- The Washington Times - Thursday, June 13, 2013

The Supreme Court on Thursday ruled that human genes cannot be patented by companies that extract them from nature without actually creating anything.

Its decision throws out patents awarded to Myriad Genetics Inc., a Utah firm that isolated the location and sequence of genes that are key to recognizing high risks of breast and ovarian cancer.

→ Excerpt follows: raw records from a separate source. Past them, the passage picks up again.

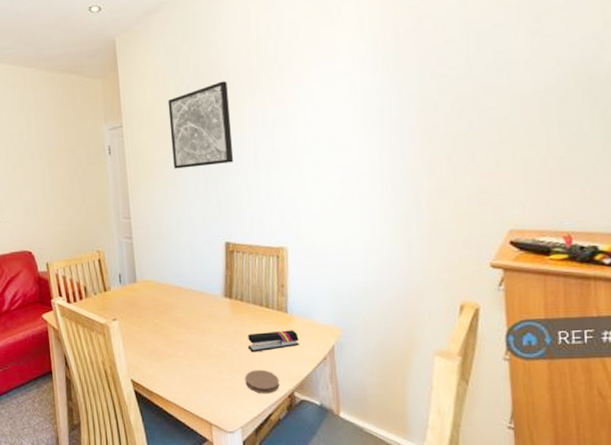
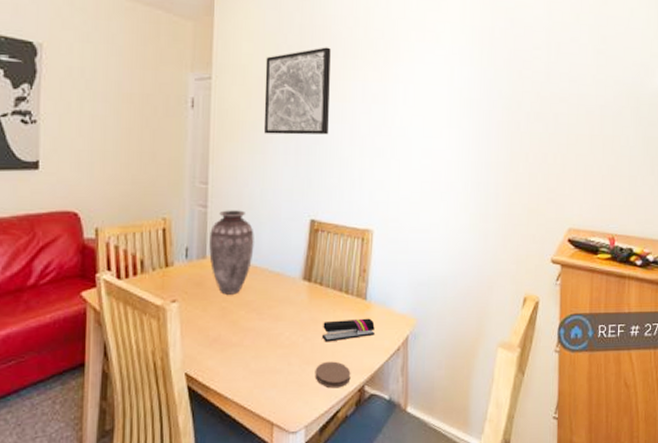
vase: none [137,239,177,313] -> present [209,210,254,295]

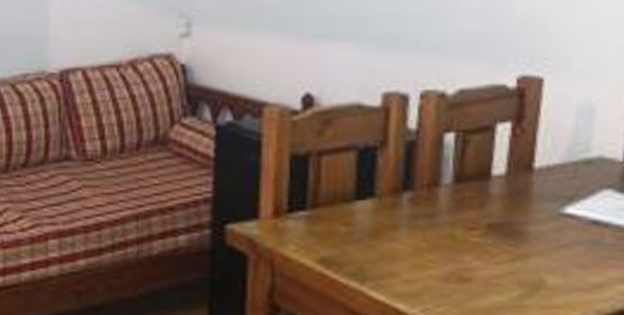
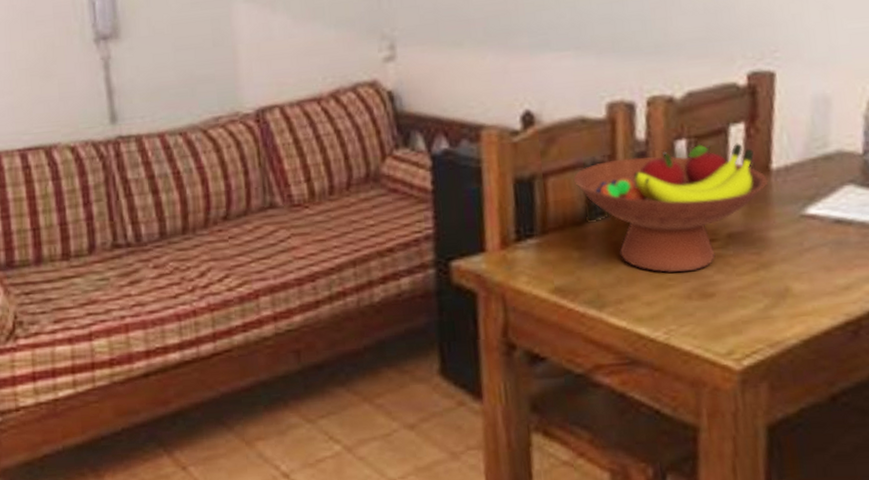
fruit bowl: none [345,138,530,256] -> present [573,143,768,273]

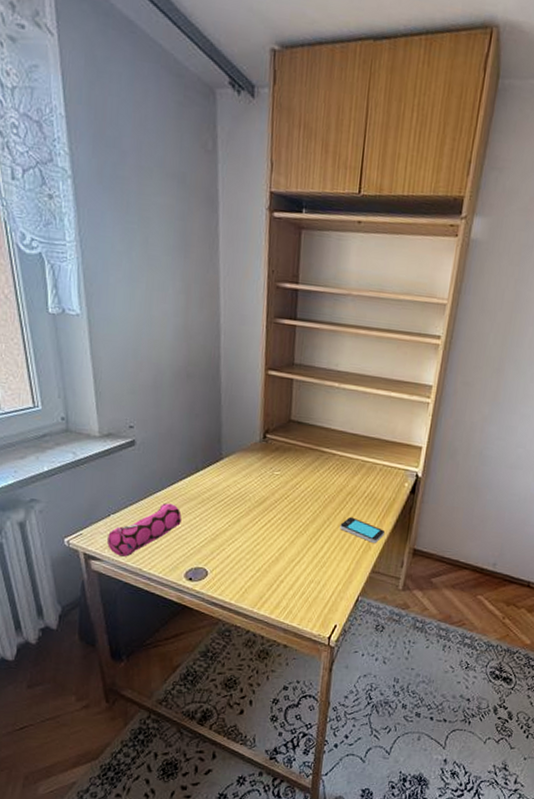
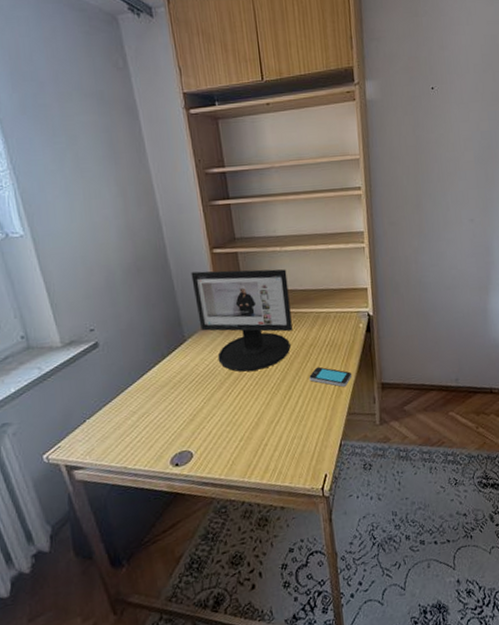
pencil case: present [107,503,182,557] -> none [87,395,157,460]
computer monitor: none [239,390,341,506] -> present [191,269,293,372]

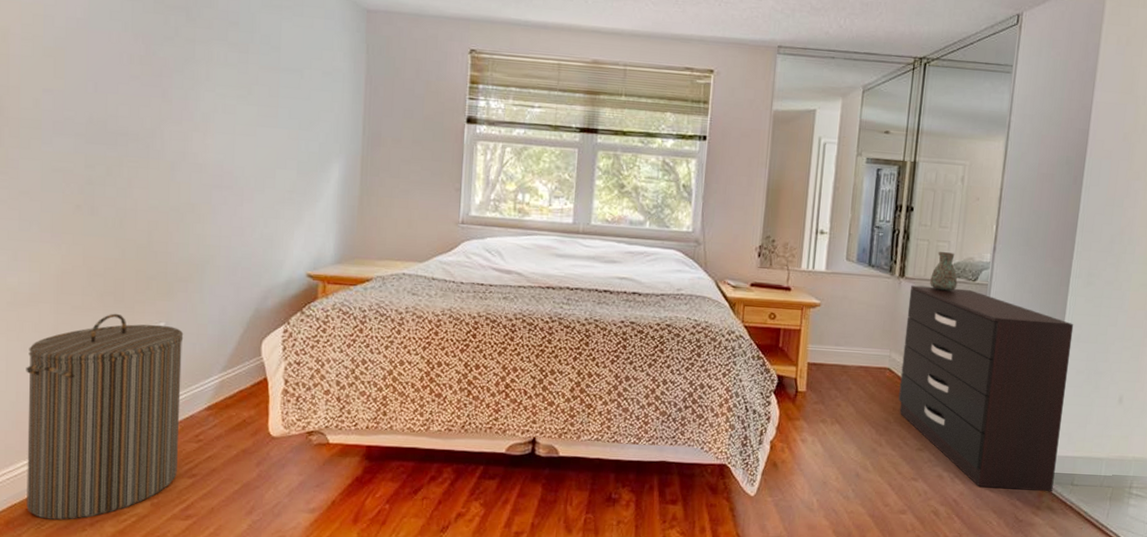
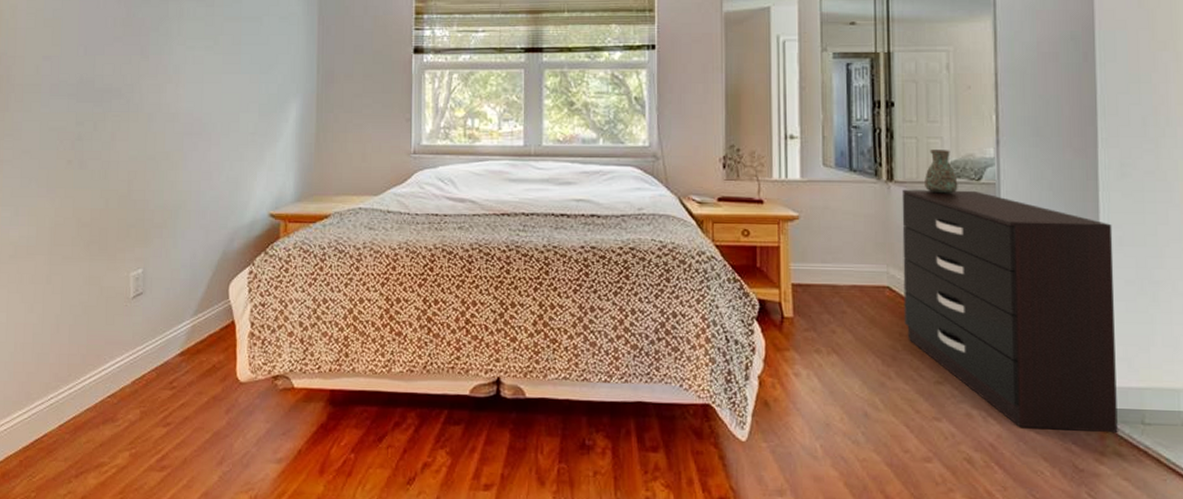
laundry hamper: present [26,313,184,520] -> none [20,262,159,472]

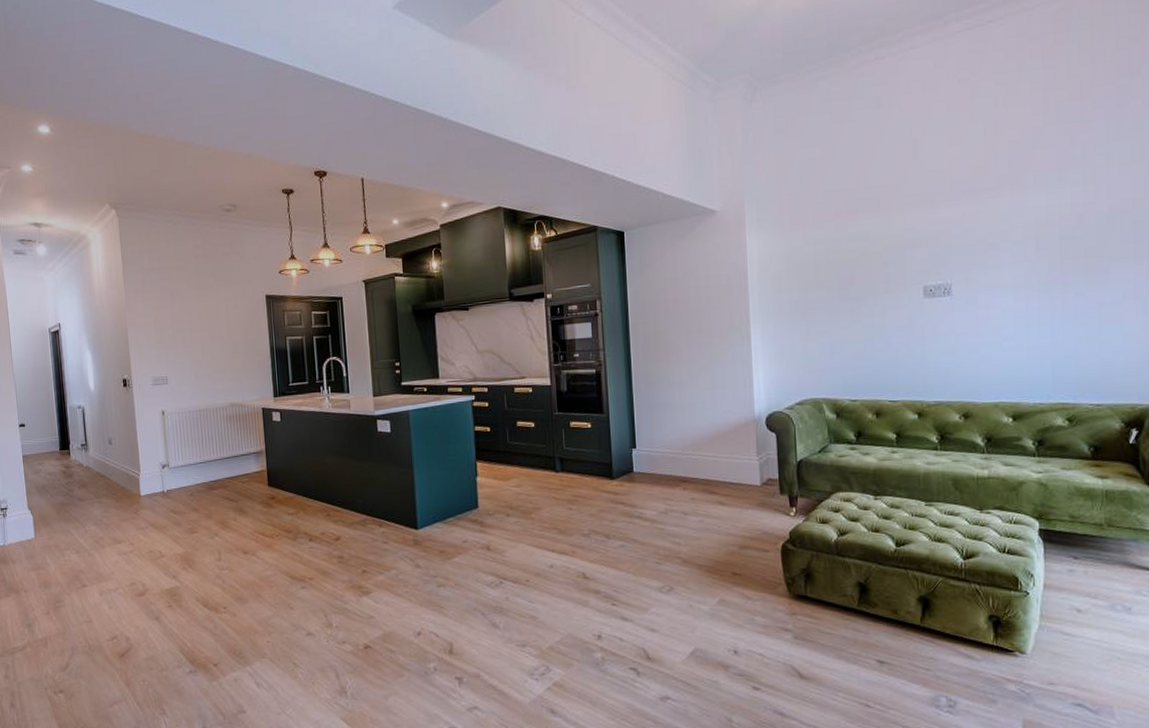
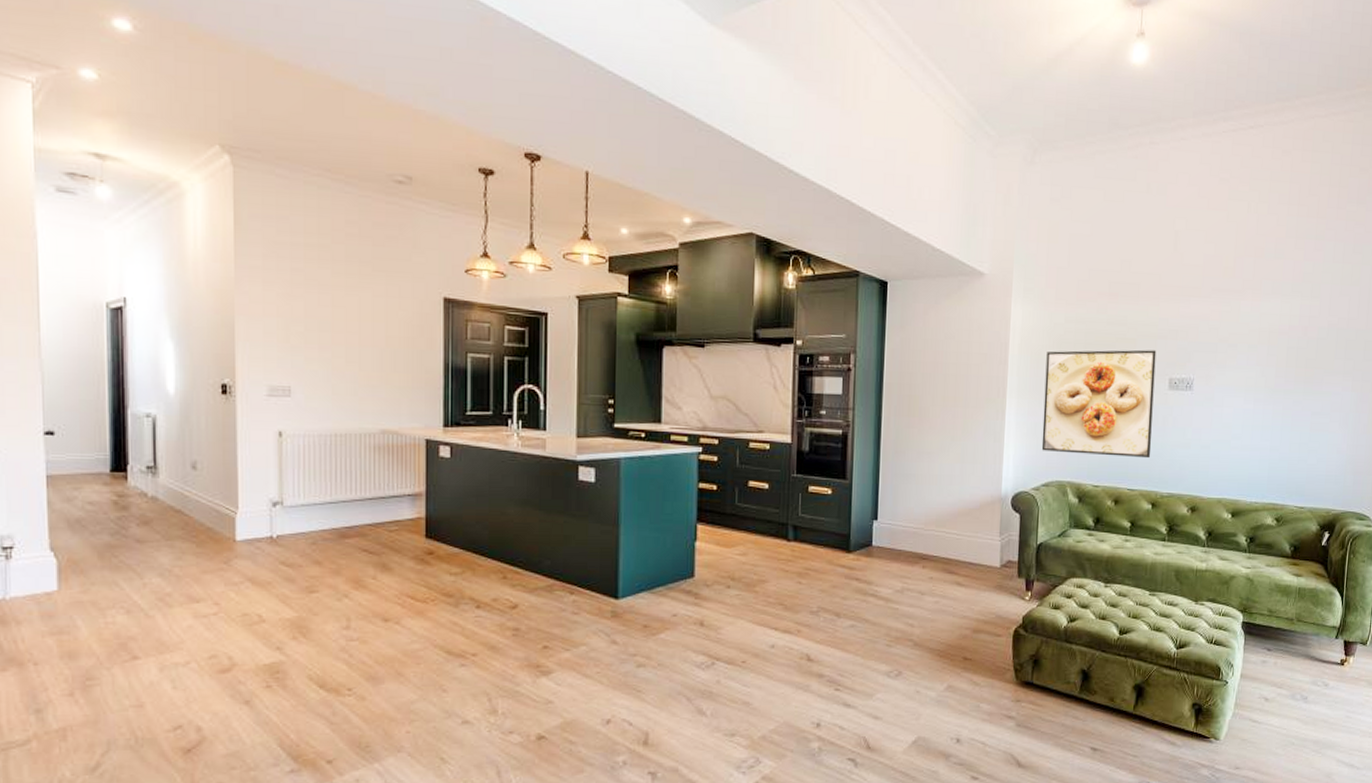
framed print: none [787,260,912,371] -> present [1041,349,1157,459]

The unanimous opinion is likely to have broad implications for medical research and could make tests for mutations in the relevant genes more affordable.

Myriad had filed claims against entities that conducted testing for mutations of the genes.

Actress Angela Jolie recently called attention to the issue by having a preventive double mastectomy because she has the mutation of the gene that makes her highly vulnerable to cancer.

The high court held that companies should not be able to patent the segments of DNA because they are a “product of nature.” A synthetic replication of the genes, known as BRCA1 and BRCA2, could be patented, however, the opinion said.

Justice Clarence Thomas, writing for the court, delved deeply into the history of human genome research and the “double helix” researchers James Watson and Francis Crick first discovered in 1953. The opinion is fraught with reference to “eons,” “messenger RNA” and “nucleotides.”

Its plain-English rendering of patent law, however, concluded that Myriad “did not create anything.”

“To be sure, it found an important and useful gene, but separating that gene from its surrounding genetic material is not an act of invention,” Justice Thomas wrote.